# AUFGABEN:
1 – Wie viele Schreiben von Adolf Müller sind laut Quelltext aus dem Nachlass erhalten?
2 – Gib aus dem Quelltext alles von „Aus dem Nachlass“ bis hinunter zu „Verwandten und Bekannten.“ wortgetreu wieder.

# QUELLTEXT:
☆ ☆ ☆ ☆ ☆ ☆ ☆
Der Erste Weltkrieg in Selbstzeugnissen – Auszüge aus Beständen der Sammlung Frauennachlässe Nr. 134: Feldpostkarten von Adolf Müller an seine Ehefrau, 27. August bis 7. September 1918 aus der Gegend von Sbarasch in der Ukraine nach Našice in Kroatien

Aus dem Nachlass von Louise und Adolf Müller sind 138 Schreiben erhalten, die der Finanzbeamte (geb. 1881) zwischen 1915 und 1918 an seine Ehefrau und die kleinen Söhne adressiert hat. Im Spätsommer 1918 war er bei Sbarasch in der Ukraine in der Kriegsverwaltung eingesetzt. Louise Müller (geb. 1886) war in Nasice in Slavonien (Kroatien) auf Sommerfrische. Auf den regelmäßig verfassten Postkarten hielt Adolf Müller die Versorgung der Kompagnie sowie auch die der Familie in Wien bzw. in den Ferien fest. Er besprach das Vorhaben, eine Gehaltserhöhung bzw. Unterhaltszahlungen zu erreichen, wozu seine Ehefrau die Amtsgänge in Wien erledigte. Wiederholt wurde auch das Funktionieren der Post angesprochen und der 37-Jährige problematisierte die gesellschaftlichen Konventionen des Korrespondierens mit Verwandten und Bekannten.

27./VIII.18
Liebe Louise!
Die Sorgen, die du dir bei Schnitzel und Gurkensalat wegen meiner Ernährung machst, sind ja begreiflich, jedoch kann ich dir zu deiner Beruhigung mitteilen, daß sie unbegründet sind. Allerdings, Schnitzel gibt’s bei uns keine, aber das Stück Rindfleisch, das wir zu Mittag bekommen, schmeckt auch ganz gut und die Menage ist im allgemeinen soweit ausreichend, daß ich mit einer kleinen Zubuße aus eigenem [Sold] meinen Hunger vorderhand – stille. Als besagte Zubuße kaufe ich mir gewöhnlich nach dem Essen ½ [?] Obst (Birnen, Zwetschken) die 1 K–1 K 50 kosten, und abds. vor dem Schlafengehen, gehe ich noch ins Kaffeehaus auf 1 Glas süße oder saure Milch. Unlängst trank ich ein Glas gezuckerte (!!) saure Milch, das war ein Göttergetränk, versuchs einmal. Kostete allerdings – etwas weniger als ¼ l – 1 K!! Aber’s war delikat! Hast du dich schon wegen des Unterhalt-Beitrages erkundigt, es soll jemand im Hause nachgefragt haben! Gruß, Kuß Adolf

28./VIII
Liebe Louise.
☆ ☆ ☆ ☆ ☆ ☆ ☆
# BEREITGESTELLTE DATEN:
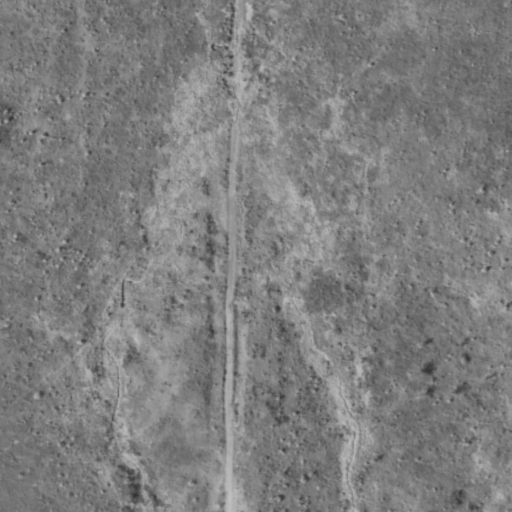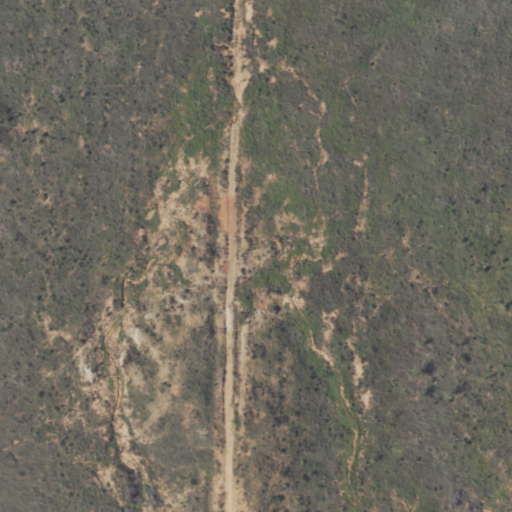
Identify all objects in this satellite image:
road: (209, 256)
☆ ☆ ☆ ☆ ☆ ☆ ☆
# ERGEBNISSE IN REIHENFOLGE:
1 – 138 Schreiben

2 –
Aus dem Nachlass von Louise und Adolf Müller sind 138 Schreiben erhalten, die der Finanzbeamte (geb. 1881) zwischen 1915 und 1918 an seine Ehefrau und die kleinen Söhne adressiert hat. Im Spätsommer 1918 war er bei Sbarasch in der Ukraine in der Kriegsverwaltung eingesetzt. Louise Müller (geb. 1886) war in Nasice in Slavonien (Kroatien) auf Sommerfrische. Auf den regelmäßig verfassten Postkarten hielt Adolf Müller die Versorgung der Kompagnie sowie auch die der Familie in Wien bzw. in den Ferien fest. Er besprach das Vorhaben, eine Gehaltserhöhung bzw. Unterhaltszahlungen zu erreichen, wozu seine Ehefrau die Amtsgänge in Wien erledigte. Wiederholt wurde auch das Funktionieren der Post angesprochen und der 37-Jährige problematisierte die gesellschaftlichen Konventionen des Korrespondierens mit Verwandten und Bekannten.